> **Document segment**:
▬▬▬▬▬▬▬▬▬▬

Are Medicare Advantage plans in trouble? Plan size and star ratings could matter a lot, experts say

The booming Medicare Advantage (MA) market has been rocked in recent months over major regulations that could lead to payment cuts for next year as well as changes to risk adjustment standards and audits.

However, experts and analysts say that new regulations are more likely to hit smaller "insurtech" startups and nonprofit plans than the big players like UnitedHealth Group and Humana. The end result could mean more consolidation in a marketplace already dominated by a few larger insurers.

“We expect that MA plans will attempt to pass through most of the rate pressures for 2024, which should lead to a slower rate of growth for MA membership for the industry,” said Lance Wilkes, an analyst with Sanford Bernstein, in a statement to Fierce Healthcare. “We expect that larger MA plans will be better able to weather this environment and should take share over time.”

MA plans are trying to navigate two major regulations that came out over the past few months. One of them is the proposed advance notice, which must be finalized by April 3, which outlines pay rates for the 2024 coverage year and makes several coding changes. Another key regulation is a final rule that overhauls risk adjustment data validation audits, which aim to ensure MA claims are backed up by patient medical records.

While the Centers for Medicare & Medicaid Services (CMS) has estimated a 1% growth rate for plans in 2024, insurers believe that the calculation is faulty and cite their own studies that found the rule will result in a 2.27% cut. Insurers say CMS does not fully factor in changes to star ratings and the risk adjustment model set to take effect next year, assertions the Biden administration counters are false. 

Plans can likely manage a small cut without having a “real impact on profitability,” but the effect won’t be felt evenly, said Chris Meekin, managing director and Washington healthcare policy analyst for Raymond James, in an interview with Fierce Healthcare.

Nonprofit and smaller players, such as insurtech startups, could have a tougher go as they must implement other regulations or have a lower-than-expected star rating, which can affect the payments to plans. This year 51% of MA plans offering drug coverage have a star rating of four or more compared with 68% of plans last year.

“The people that got whacked on stars are going to feel that. That is just the reality for another year until the star ratings are updated,” Meekin said. 

Some of the changes to the star ratings include the removal of pandemic flexibilities and giving more weight to consumer experience survey feedback.

▬▬▬▬▬▬▬▬▬▬

> **Information shown**:
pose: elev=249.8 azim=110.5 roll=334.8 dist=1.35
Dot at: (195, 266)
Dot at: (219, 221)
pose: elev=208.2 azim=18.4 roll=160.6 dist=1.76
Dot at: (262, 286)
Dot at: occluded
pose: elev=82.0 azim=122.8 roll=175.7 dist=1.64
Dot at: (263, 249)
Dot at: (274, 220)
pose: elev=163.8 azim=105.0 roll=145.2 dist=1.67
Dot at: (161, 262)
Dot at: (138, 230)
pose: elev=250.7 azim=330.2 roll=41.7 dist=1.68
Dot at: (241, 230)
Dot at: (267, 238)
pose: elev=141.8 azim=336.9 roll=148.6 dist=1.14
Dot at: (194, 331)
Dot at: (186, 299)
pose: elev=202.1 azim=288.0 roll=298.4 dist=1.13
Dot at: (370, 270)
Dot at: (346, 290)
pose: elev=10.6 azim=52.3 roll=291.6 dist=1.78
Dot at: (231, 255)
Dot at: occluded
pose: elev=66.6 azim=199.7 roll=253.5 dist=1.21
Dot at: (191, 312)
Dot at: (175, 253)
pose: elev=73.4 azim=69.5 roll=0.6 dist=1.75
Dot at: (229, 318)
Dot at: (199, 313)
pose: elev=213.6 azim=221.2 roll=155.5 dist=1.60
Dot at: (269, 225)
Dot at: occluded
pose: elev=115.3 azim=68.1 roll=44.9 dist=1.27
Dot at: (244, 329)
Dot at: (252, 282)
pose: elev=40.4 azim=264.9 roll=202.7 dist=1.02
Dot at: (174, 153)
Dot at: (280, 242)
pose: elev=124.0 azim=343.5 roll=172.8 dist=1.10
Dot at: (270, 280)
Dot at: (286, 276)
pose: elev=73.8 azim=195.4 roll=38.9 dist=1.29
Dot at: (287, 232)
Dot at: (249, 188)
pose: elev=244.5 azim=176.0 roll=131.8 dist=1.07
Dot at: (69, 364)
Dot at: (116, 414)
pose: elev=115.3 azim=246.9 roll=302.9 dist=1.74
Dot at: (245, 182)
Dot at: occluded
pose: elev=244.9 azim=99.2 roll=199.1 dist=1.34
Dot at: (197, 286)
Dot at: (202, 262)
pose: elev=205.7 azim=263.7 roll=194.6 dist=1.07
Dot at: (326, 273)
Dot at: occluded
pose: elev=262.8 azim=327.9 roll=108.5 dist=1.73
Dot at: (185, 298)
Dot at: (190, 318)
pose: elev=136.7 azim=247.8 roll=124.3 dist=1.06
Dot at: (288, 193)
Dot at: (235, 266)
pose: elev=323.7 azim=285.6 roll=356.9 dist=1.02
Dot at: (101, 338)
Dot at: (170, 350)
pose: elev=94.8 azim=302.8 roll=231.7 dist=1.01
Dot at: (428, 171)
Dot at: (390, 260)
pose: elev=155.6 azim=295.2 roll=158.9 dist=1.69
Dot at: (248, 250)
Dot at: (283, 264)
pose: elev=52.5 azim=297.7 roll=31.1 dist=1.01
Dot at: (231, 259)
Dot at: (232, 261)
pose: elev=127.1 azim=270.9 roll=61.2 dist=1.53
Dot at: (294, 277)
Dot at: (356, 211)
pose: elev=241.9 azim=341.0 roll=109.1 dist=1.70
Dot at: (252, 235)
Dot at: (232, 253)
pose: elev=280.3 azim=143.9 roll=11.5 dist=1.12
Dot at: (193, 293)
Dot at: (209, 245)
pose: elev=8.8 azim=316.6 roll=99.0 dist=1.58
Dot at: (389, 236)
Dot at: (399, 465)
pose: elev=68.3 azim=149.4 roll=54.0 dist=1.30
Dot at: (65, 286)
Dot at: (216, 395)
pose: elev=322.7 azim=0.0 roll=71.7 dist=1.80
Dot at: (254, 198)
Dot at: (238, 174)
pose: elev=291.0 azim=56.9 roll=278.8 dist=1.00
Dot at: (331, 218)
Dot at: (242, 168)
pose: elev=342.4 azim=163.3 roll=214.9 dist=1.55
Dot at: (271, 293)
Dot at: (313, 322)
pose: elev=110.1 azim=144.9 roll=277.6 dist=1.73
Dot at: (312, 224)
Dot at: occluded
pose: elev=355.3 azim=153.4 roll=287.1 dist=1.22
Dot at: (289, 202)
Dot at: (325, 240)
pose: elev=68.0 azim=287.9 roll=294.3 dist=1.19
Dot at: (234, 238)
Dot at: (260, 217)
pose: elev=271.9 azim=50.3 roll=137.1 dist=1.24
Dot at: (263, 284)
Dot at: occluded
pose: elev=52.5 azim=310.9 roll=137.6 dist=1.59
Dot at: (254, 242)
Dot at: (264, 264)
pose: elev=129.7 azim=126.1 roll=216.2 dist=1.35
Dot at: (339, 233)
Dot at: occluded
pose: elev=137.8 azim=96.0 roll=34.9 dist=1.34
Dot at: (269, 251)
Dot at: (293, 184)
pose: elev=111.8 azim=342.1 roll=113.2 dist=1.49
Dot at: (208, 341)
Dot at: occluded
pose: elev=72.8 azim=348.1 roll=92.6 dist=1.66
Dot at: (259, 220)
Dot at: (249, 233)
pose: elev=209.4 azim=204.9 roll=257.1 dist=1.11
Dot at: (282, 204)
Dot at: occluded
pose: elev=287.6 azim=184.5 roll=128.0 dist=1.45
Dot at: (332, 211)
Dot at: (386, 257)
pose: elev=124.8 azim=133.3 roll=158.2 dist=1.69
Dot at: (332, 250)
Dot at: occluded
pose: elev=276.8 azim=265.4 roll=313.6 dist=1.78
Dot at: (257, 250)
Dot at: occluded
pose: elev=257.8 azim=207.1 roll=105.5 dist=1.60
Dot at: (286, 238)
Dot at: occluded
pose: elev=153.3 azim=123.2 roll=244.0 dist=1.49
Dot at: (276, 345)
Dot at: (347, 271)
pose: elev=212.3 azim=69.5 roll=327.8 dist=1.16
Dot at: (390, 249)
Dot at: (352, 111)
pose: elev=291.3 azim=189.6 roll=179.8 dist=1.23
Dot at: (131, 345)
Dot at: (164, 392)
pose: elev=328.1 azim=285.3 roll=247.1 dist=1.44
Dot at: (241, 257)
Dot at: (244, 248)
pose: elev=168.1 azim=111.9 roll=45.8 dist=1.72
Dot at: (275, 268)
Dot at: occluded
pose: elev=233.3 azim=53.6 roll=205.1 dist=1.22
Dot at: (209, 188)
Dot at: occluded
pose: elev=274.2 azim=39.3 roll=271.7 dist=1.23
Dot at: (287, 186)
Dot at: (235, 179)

▬▬▬▬▬▬▬▬▬▬

> **Try it**:
Answer these questions from the article on Medicare Advantage plans:
1. By what date must the proposed advance notice be finalized?
2. What cut do insurers' own studies find the rule will produce?
3. What percentage of MA plans offering drug coverage have a star rating of four or more this year?

> **Task response**:
1. April 3
2. A 2.27% cut
3. 51%